**Recorded data**.
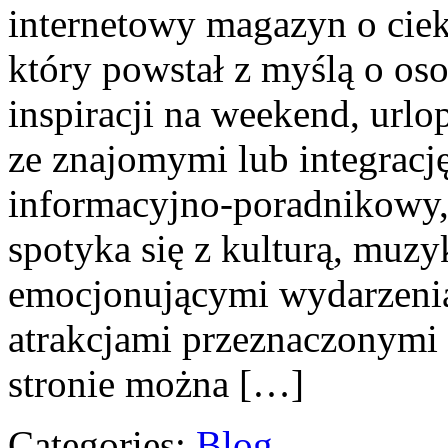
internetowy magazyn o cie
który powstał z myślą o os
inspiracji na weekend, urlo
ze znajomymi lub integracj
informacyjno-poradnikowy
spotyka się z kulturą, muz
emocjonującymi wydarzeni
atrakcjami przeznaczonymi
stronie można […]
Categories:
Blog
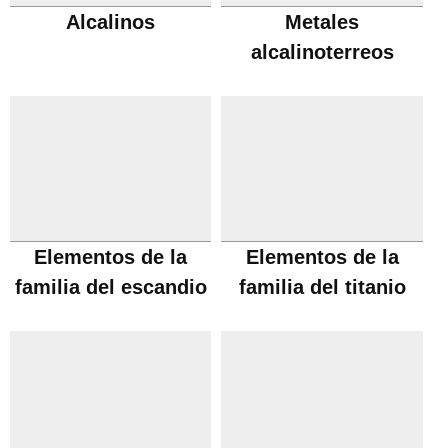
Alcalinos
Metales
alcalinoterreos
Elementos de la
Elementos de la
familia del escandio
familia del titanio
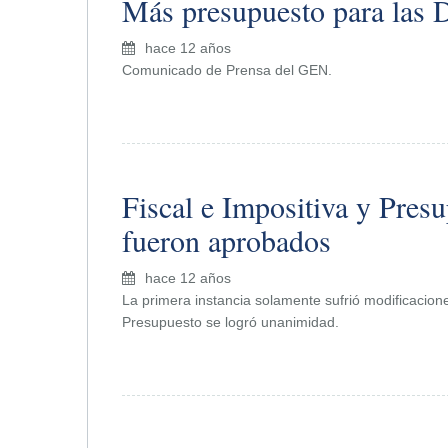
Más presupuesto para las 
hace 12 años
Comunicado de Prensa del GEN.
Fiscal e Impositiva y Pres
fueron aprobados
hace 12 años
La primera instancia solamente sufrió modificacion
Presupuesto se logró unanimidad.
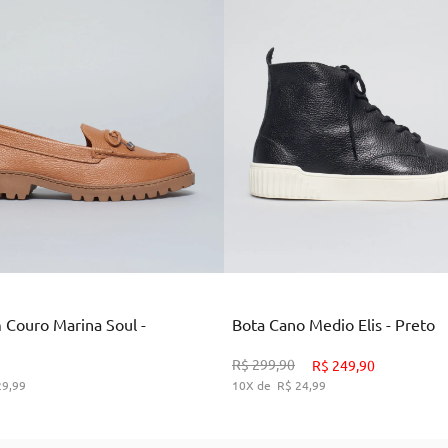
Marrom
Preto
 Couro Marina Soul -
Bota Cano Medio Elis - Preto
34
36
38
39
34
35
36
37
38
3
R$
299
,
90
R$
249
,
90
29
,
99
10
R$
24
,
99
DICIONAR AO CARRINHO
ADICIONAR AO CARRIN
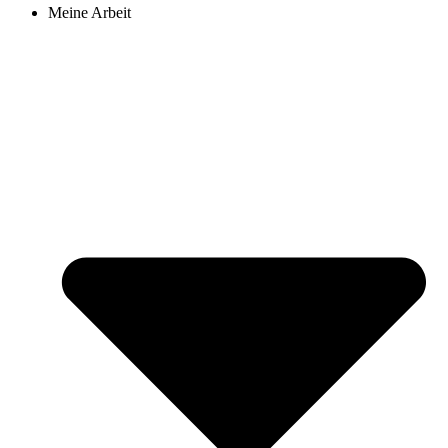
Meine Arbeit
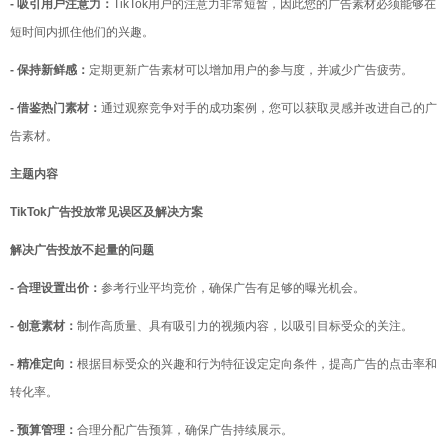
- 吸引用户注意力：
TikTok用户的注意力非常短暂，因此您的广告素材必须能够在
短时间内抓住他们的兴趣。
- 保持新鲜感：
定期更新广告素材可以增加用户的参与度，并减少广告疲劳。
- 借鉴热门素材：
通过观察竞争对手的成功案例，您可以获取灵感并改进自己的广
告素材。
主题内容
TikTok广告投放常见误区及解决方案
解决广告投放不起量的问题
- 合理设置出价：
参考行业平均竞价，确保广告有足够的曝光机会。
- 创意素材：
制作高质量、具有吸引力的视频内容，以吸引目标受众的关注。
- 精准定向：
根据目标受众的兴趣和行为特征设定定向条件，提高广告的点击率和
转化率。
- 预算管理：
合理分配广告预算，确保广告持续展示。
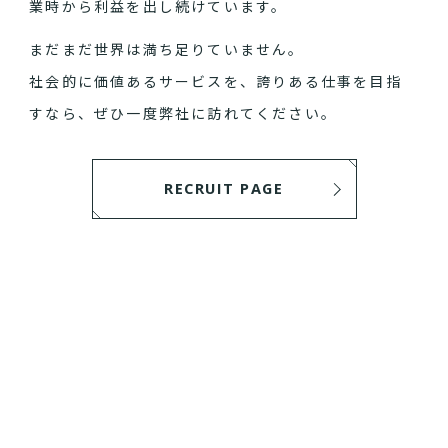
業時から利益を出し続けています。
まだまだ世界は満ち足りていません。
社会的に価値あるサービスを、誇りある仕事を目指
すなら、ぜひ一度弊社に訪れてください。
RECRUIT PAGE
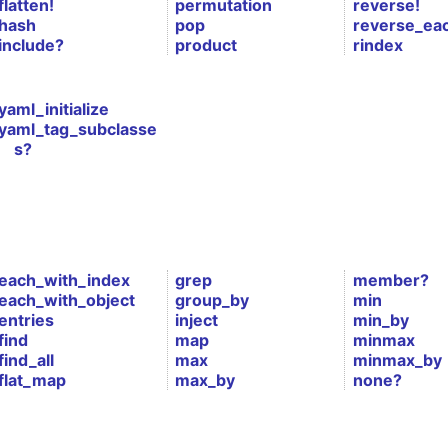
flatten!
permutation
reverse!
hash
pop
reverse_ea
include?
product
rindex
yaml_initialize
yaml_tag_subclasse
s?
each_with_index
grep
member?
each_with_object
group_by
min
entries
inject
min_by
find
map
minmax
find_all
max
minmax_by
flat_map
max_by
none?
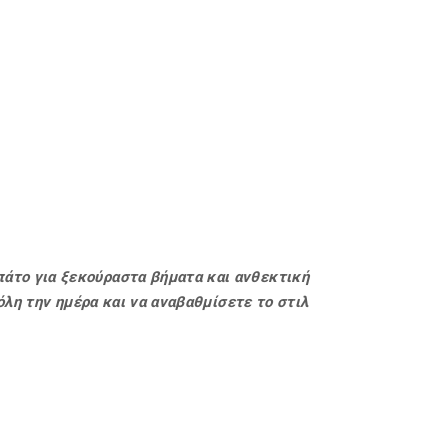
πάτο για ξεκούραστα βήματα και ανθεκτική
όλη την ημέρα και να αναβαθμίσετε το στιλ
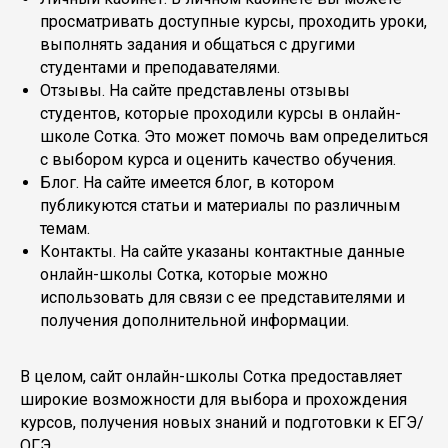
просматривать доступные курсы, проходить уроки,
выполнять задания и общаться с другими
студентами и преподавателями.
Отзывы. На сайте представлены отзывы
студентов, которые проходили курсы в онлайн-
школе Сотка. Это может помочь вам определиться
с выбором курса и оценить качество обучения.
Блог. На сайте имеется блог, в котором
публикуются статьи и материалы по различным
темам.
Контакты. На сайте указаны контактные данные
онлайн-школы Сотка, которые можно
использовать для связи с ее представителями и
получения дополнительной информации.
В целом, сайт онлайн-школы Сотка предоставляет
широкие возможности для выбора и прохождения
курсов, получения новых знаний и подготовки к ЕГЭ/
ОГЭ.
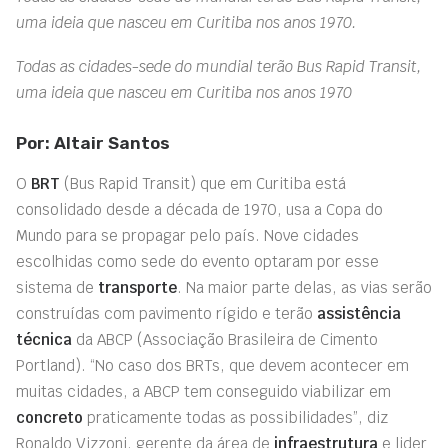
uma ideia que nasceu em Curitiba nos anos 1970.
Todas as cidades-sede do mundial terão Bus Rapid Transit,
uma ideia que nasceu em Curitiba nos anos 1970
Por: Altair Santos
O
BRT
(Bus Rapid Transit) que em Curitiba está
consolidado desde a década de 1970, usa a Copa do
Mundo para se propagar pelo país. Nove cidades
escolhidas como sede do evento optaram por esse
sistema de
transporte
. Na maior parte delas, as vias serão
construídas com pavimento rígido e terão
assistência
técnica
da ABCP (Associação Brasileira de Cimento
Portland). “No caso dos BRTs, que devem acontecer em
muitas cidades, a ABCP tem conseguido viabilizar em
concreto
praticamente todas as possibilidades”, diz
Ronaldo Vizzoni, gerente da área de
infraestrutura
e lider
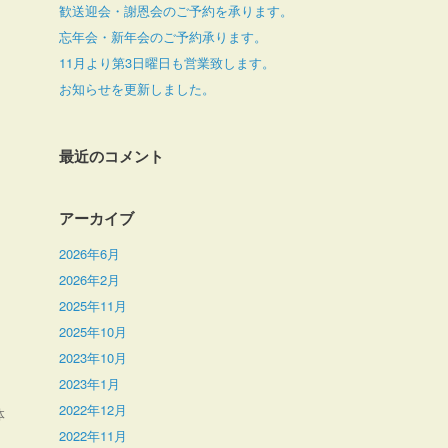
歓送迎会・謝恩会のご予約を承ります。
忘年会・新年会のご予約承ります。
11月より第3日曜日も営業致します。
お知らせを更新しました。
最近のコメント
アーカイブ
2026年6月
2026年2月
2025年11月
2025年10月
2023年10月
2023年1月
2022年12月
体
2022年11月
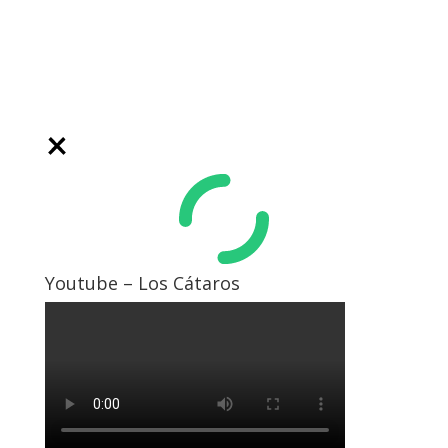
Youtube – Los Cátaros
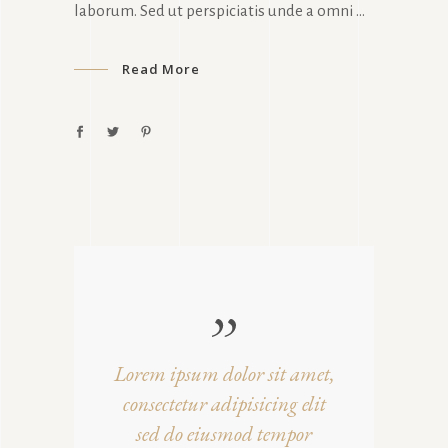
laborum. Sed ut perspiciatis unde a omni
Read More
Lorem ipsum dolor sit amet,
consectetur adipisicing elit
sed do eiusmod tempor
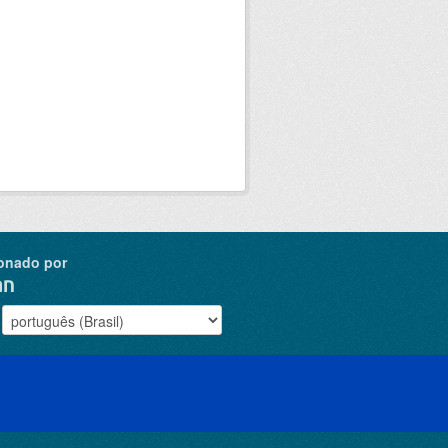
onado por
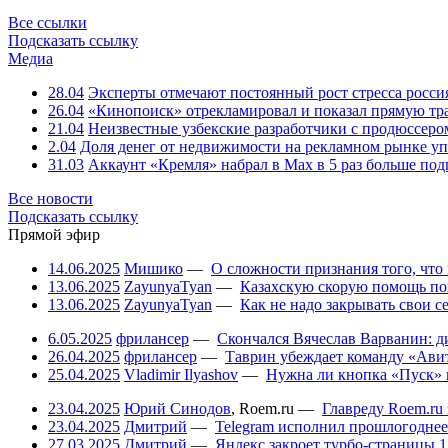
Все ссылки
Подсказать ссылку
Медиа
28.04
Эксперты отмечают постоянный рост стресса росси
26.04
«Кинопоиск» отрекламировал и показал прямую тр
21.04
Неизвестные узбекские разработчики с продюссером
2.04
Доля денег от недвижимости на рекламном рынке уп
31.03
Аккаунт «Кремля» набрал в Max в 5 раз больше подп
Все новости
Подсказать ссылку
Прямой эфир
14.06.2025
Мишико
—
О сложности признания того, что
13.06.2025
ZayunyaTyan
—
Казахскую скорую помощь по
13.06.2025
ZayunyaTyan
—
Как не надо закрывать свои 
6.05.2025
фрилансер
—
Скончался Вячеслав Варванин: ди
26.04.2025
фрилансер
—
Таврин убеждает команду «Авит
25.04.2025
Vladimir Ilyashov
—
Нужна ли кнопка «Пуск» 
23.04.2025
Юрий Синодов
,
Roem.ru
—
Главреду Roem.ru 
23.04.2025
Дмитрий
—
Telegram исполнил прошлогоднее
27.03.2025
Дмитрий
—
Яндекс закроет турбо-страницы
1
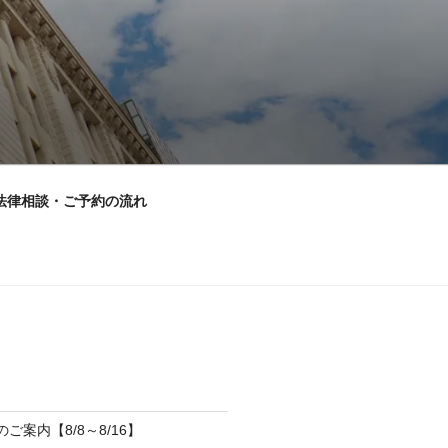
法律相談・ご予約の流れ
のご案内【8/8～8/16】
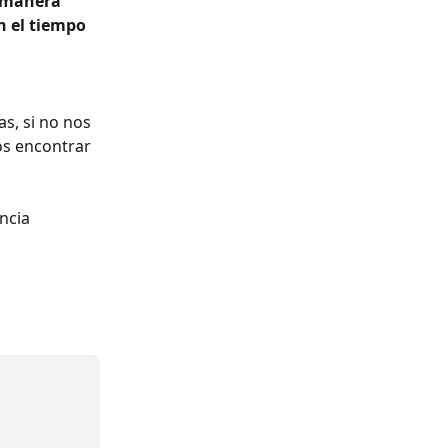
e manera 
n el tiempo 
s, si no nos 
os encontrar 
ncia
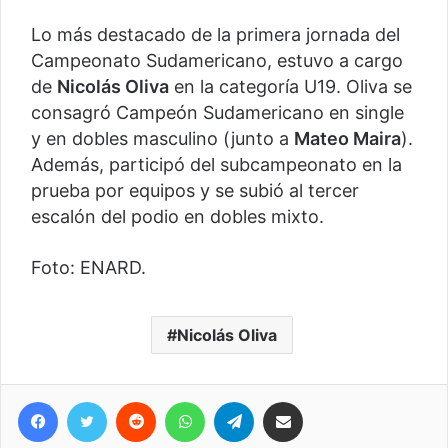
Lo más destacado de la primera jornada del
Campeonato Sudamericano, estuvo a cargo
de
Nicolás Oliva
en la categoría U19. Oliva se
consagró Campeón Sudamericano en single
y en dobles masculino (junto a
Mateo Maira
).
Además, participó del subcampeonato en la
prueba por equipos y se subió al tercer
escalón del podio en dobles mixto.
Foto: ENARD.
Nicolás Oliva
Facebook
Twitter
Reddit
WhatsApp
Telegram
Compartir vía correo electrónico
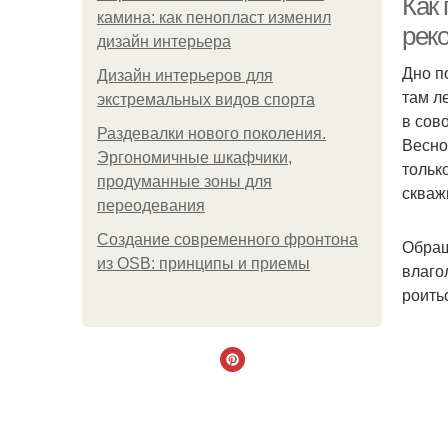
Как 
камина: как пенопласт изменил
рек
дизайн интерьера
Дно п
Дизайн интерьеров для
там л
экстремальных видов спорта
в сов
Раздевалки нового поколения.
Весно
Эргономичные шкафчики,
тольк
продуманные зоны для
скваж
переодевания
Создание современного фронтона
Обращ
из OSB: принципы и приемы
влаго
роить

**About this task**. None of the pictures should be carried over when the data above is transcribed exactly.

**Written answer**.
internetowy magazyn o cie
który powstał z myślą o os
inspiracji na weekend, urlo
ze znajomymi lub integracj
informacyjno-poradnikowy
spotyka się z kulturą, muz
emocjonującymi wydarzeni
atrakcjami przeznaczonymi
stronie można […]
Categories:
Blog
Alcalinos
Metales
alcalinoterreos
Elementos de la
Elementos de la
familia del escandio
familia del titanio
Más presupuesto para las 
hace 12 años
Comunicado de Prensa del GEN.
Fiscal e Impositiva y Pres
fueron aprobados
hace 12 años
La primera instancia solamente sufrió modificacion
Presupuesto se logró unanimidad.
Marrom
Preto
 Couro Marina Soul -
Bota Cano Medio Elis - Preto
34
36
38
39
34
35
36
37
38
3
R$
299
,
90
R$
249
,
90
29
,
99
10
R$
24
,
99
DICIONAR AO CARRINHO
ADICIONAR AO CARRIN
Meine Arbeit
- 吸引用户注意力：
TikTok用户的注意力非常短暂，因此您的广告素材必须能够在
短时间内抓住他们的兴趣。
- 保持新鲜感：
定期更新广告素材可以增加用户的参与度，并减少广告疲劳。
- 借鉴热门素材：
通过观察竞争对手的成功案例，您可以获取灵感并改进自己的广
告素材。
主题内容
TikTok广告投放常见误区及解决方案
解决广告投放不起量的问题
- 合理设置出价：
参考行业平均竞价，确保广告有足够的曝光机会。
- 创意素材：
制作高质量、具有吸引力的视频内容，以吸引目标受众的关注。
- 精准定向：
根据目标受众的兴趣和行为特征设定定向条件，提高广告的点击率和
转化率。
- 预算管理：
合理分配广告预算，确保广告持续展示。
業時から利益を出し続けています。
まだまだ世界は満ち足りていません。
社会的に価値あるサービスを、誇りある仕事を目指
すなら、ぜひ一度弊社に訪れてください。
RECRUIT PAGE
flatten!
permutation
reverse!
hash
pop
reverse_ea
include?
product
rindex
yaml_initialize
yaml_tag_subclasse
s?
each_with_index
grep
member?
each_with_object
group_by
min
entries
inject
min_by
find
map
minmax
find_all
max
minmax_by
flat_map
max_by
none?
πάτο για ξεκούραστα βήματα και ανθεκτική
όλη την ημέρα και να αναβαθμίσετε το στιλ
просматривать доступные курсы, проходить уроки,
выполнять задания и общаться с другими
студентами и преподавателями.
Отзывы. На сайте представлены отзывы
студентов, которые проходили курсы в онлайн-
школе Сотка. Это может помочь вам определиться
с выбором курса и оценить качество обучения.
Блог. На сайте имеется блог, в котором
публикуются статьи и материалы по различным
темам.
Контакты. На сайте указаны контактные данные
онлайн-школы Сотка, которые можно
использовать для связи с ее представителями и
получения дополнительной информации.
В целом, сайт онлайн-школы Сотка предоставляет
широкие возможности для выбора и прохождения
курсов, получения новых знаний и подготовки к ЕГЭ/
ОГЭ.
uma ideia que nasceu em Curitiba nos anos 1970.
Todas as cidades-sede do mundial terão Bus Rapid Transit,
uma ideia que nasceu em Curitiba nos anos 1970
Por: Altair Santos
O
BRT
(Bus Rapid Transit) que em Curitiba está
consolidado desde a década de 1970, usa a Copa do
Mundo para se propagar pelo país. Nove cidades
escolhidas como sede do evento optaram por esse
sistema de
transporte
. Na maior parte delas, as vias serão
construídas com pavimento rígido e terão
assistência
técnica
da ABCP (Associação Brasileira de Cimento
Portland). “No caso dos BRTs, que devem acontecer em
muitas cidades, a ABCP tem conseguido viabilizar em
concreto
praticamente todas as possibilidades”, diz
Ronaldo Vizzoni, gerente da área de
infraestrutura
e lider
歓送迎会・謝恩会のご予約を承ります。
忘年会・新年会のご予約承ります。
11月より第3日曜日も営業致します。
お知らせを更新しました。
最近のコメント
アーカイブ
2026年6月
2026年2月
2025年11月
2025年10月
2023年10月
2023年1月
2022年12月
体
2022年11月
Youtube – Los Cátaros
laborum. Sed ut perspiciatis unde a omni
Read More
Lorem ipsum dolor sit amet,
consectetur adipisicing elit
sed do eiusmod tempor
onado por
Все ссылки
Подсказать ссылку
Медиа
28.04
Эксперты отмечают постоянный рост стресса росси
26.04
«Кинопоиск» отрекламировал и показал прямую тр
21.04
Неизвестные узбекские разработчики с продюссером
2.04
Доля денег от недвижимости на рекламном рынке уп
31.03
Аккаунт «Кремля» набрал в Max в 5 раз больше подп
Все новости
Подсказать ссылку
Прямой эфир
14.06.2025
Мишико
—
О сложности признания того, что
13.06.2025
ZayunyaTyan
—
Казахскую скорую помощь по
13.06.2025
ZayunyaTyan
—
Как не надо закрывать свои 
6.05.2025
фрилансер
—
Скончался Вячеслав Варванин: ди
26.04.2025
фрилансер
—
Таврин убеждает команду «Авит
25.04.2025
Vladimir Ilyashov
—
Нужна ли кнопка «Пуск» 
23.04.2025
Юрий Синодов
,
Roem.ru
—
Главреду Roem.ru 
23.04.2025
Дмитрий
—
Telegram исполнил прошлогоднее
27.03.2025
Дмитрий
—
Яндекс закроет турбо-страницы
1
法律相談・ご予約の流れ
のご案内【8/8～8/16】
e manera 
n el tiempo 
s, si no nos 
os encontrar 
ncia
Lo más destacado de la primera jornada del
Campeonato Sudamericano, estuvo a cargo
de
Nicolás Oliva
en la categoría U19. Oliva se
consagró Campeón Sudamericano en single
y en dobles masculino (junto a
Mateo Maira
).
Además, participó del subcampeonato en la
prueba por equipos y se subió al tercer
escalón del podio en dobles mixto.
Foto: ENARD.
Nicolás Oliva
Facebook
Twitter
Reddit
WhatsApp
Telegram
Compartir vía correo electrónico
Как 
камина: как пенопласт изменил
рек
дизайн интерьера
Дно п
Дизайн интерьеров для
там л
экстремальных видов спорта
в сов
Раздевалки нового поколения.
Весно
Эргономичные шкафчики,
тольк
продуманные зоны для
скваж
переодевания
Создание современного фронтона
Обращ
из OSB: принципы и приемы
влаго
роить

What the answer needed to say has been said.